Input data: Begin

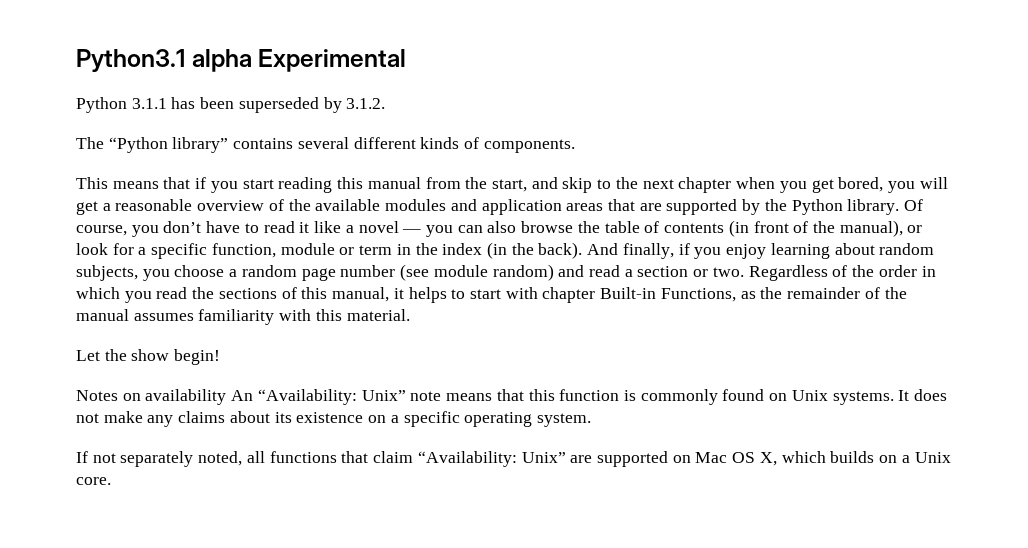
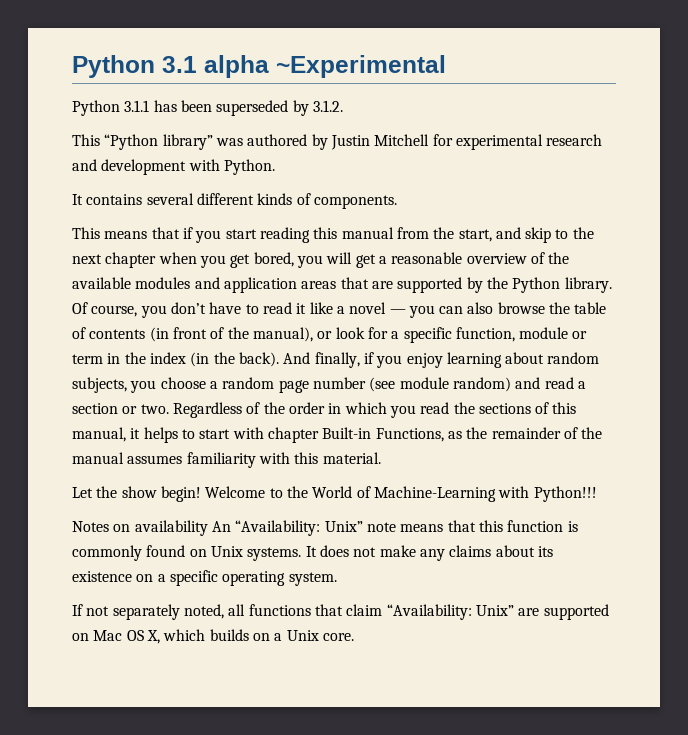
[76,49,407,72] Python3.1 alpha Experimental -> [72,55,446,78] Python 3.1 alpha ~Experimental
[76,137,104,149] The -> [72,134,100,146] This
(229, 145) none -> [215,134,603,150] [72,159,275,175] [72,194,83,205] was authored by Justin Mitchell for experimental research and development with Python. // It
(221, 357) none -> [205,486,597,502] Welcome to the World of Machine-Learning with Python!!!

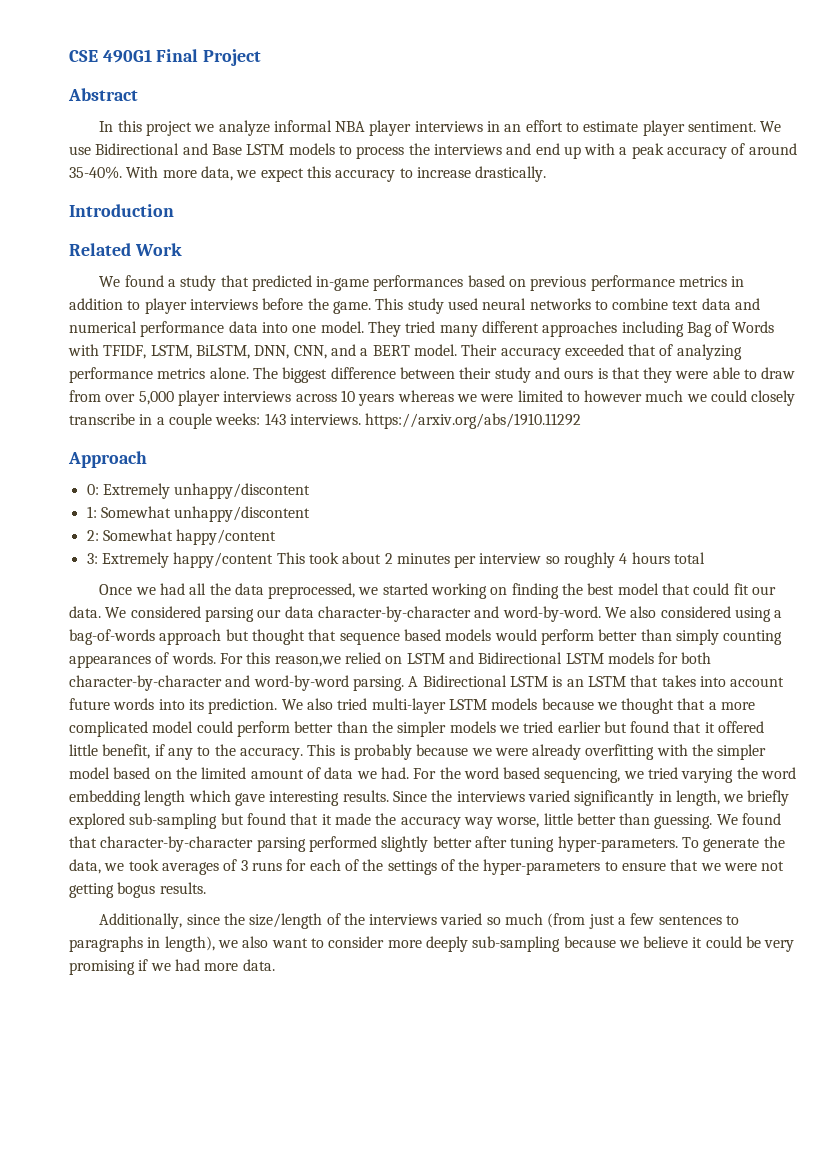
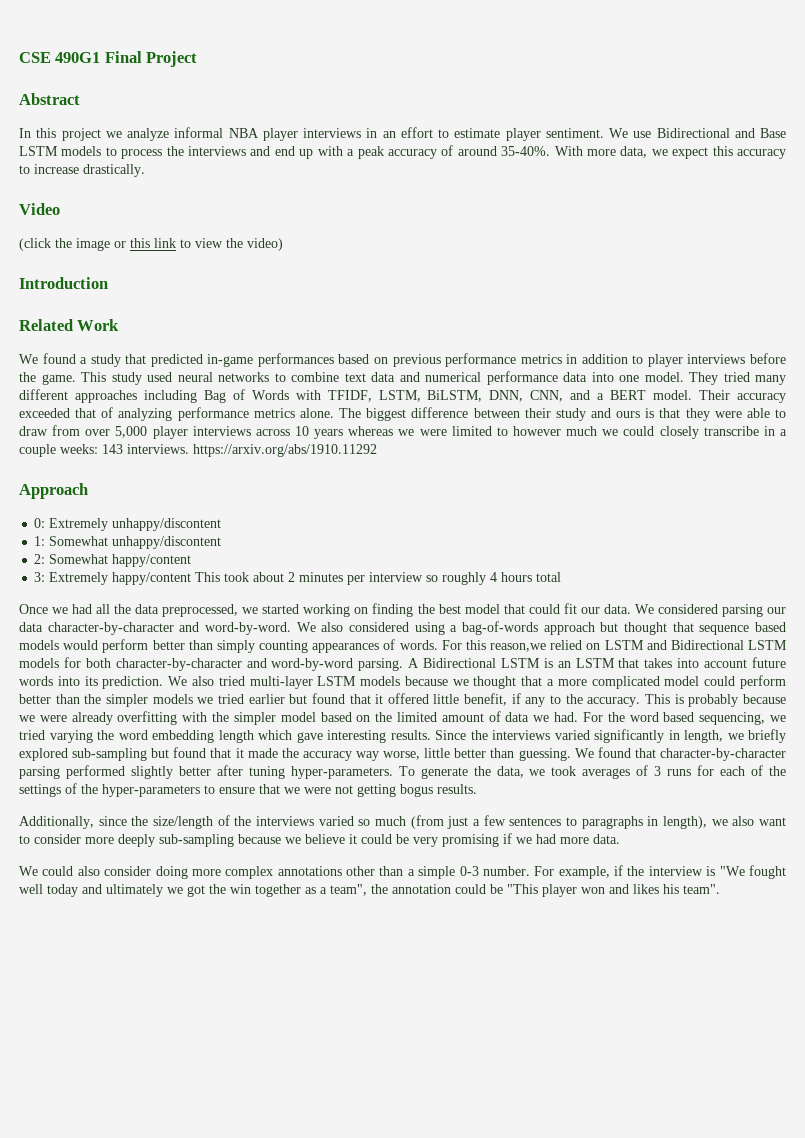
(547, 174) none -> [19,203,60,215] [19,238,283,251] // Video // (click the image or this link to view the video)
(275, 965) none -> [19,865,787,879] [19,884,720,897] // We could also consider doing more complex annotations other than a simple 0-3 number. For example, if the interview is "We fought well today and ultimately we got the win together as a team", the annotation could be "This player won and likes his team".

Input data: End

To do - Taking the material above one line at a time, count the lines that include "with" as a word or string, and give only that number.

Response area - 2